A Sentence Six remand is not called for based on the opinion of Vocational Expert Michael Blankenship.
Finally, Mr. Erwin requests that the Court remand the case to the ALJ for reconsideration in light of evidence submitted after the ALJ issued his opinion. Following the hearing, a second vocational expert retained by Mr. Erwin’s counsel submitted additional evidence. This evidence consists of a single page document entitled “Interrogatory For Vocational Expert Michael Blankenship” in which the respondent provides a total of nine words in answer to five questions. The Interrogatory concludes with a simple “No” in response to the following question: “Based on the restrictions given by Dr. Kravitz, Ph.D do you think there are any jobs a hypothetical individual could perform?” To receive a Sentence Six remand, Mr. Erwin must prove that Michael Blankenship’s (“VE Blankenship”) opinion is new, material, and that he has good cause for failing to submit the additional evidence to the ALJ. 42 U.S.C. § 405 (g). Here, the additional evidence conveys no information beyond the simple fact that a vocational expert identified by Mr. Erwin after the hearing disagrees with the vocational expert who testified during the hearing. VE Blankenship’s opinion states that it is based on the restrictions given by Dr. Kravitz at the administrative hearing. Beyond disagreement, the Interrogatory fails to provide any evidence at all, new or old, because it offers no explanation or support for its conclusion. Simply put, the Interrogatory “does not provide a new perspective on the information that was available to [Mr.
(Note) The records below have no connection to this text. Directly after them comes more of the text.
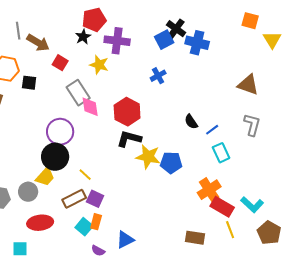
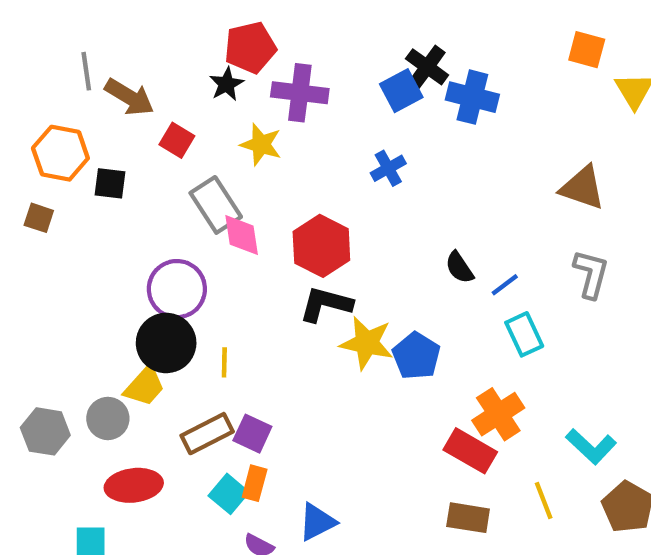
blue pentagon: (171, 163) -> (416, 356), turned 30
yellow line: (85, 175) -> (224, 362), moved, turned 48
red rectangle: (222, 207) -> (470, 451), moved

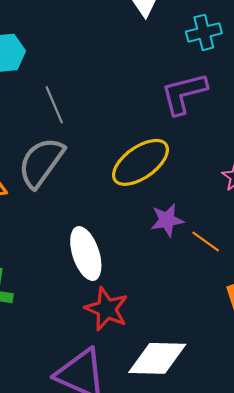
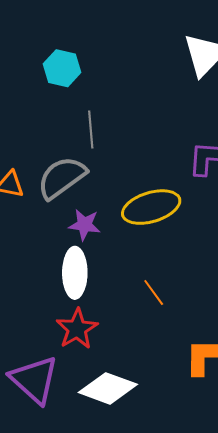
purple star: (167, 220) -> (85, 225), moved
orange line: (206, 242) -> (154, 293), moved

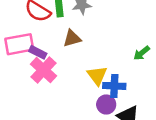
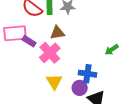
pink cross: (43, 70) -> (50, 53), moved
yellow triangle: (97, 75) -> (54, 82), moved

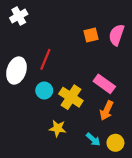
Erwin] before his hearing before the ALJ.” Jens, 347 F.3d at 214.
Further, the Interrogatory cannot be said to be material. Even if the evidence had been considered, it is not reasonably probable that the Commissioner would have disregarded VE Brown’s testimony in favor of an unexplained, unsupported statement and reached a different conclusion.
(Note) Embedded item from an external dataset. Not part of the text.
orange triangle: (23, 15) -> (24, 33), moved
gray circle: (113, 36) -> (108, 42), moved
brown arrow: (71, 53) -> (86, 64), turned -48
To reiterate, the Court’s review focuses not on whether Mr. Erwin is disabled, but on whether the ALJ’s findings were supported by substantial evidence. The ALJ’s opinion incorporated the medical expert’s opinion, which had been correctly posed to the vocational expert, and did not fail to discuss any substantial evidence. Further, remand is not appropriate in this case because the offered evidence is neither new nor material. Accordingly, the Court AFFIRMS the Commissioner’s decision and DENIES Mr. Erwin’s request for remand.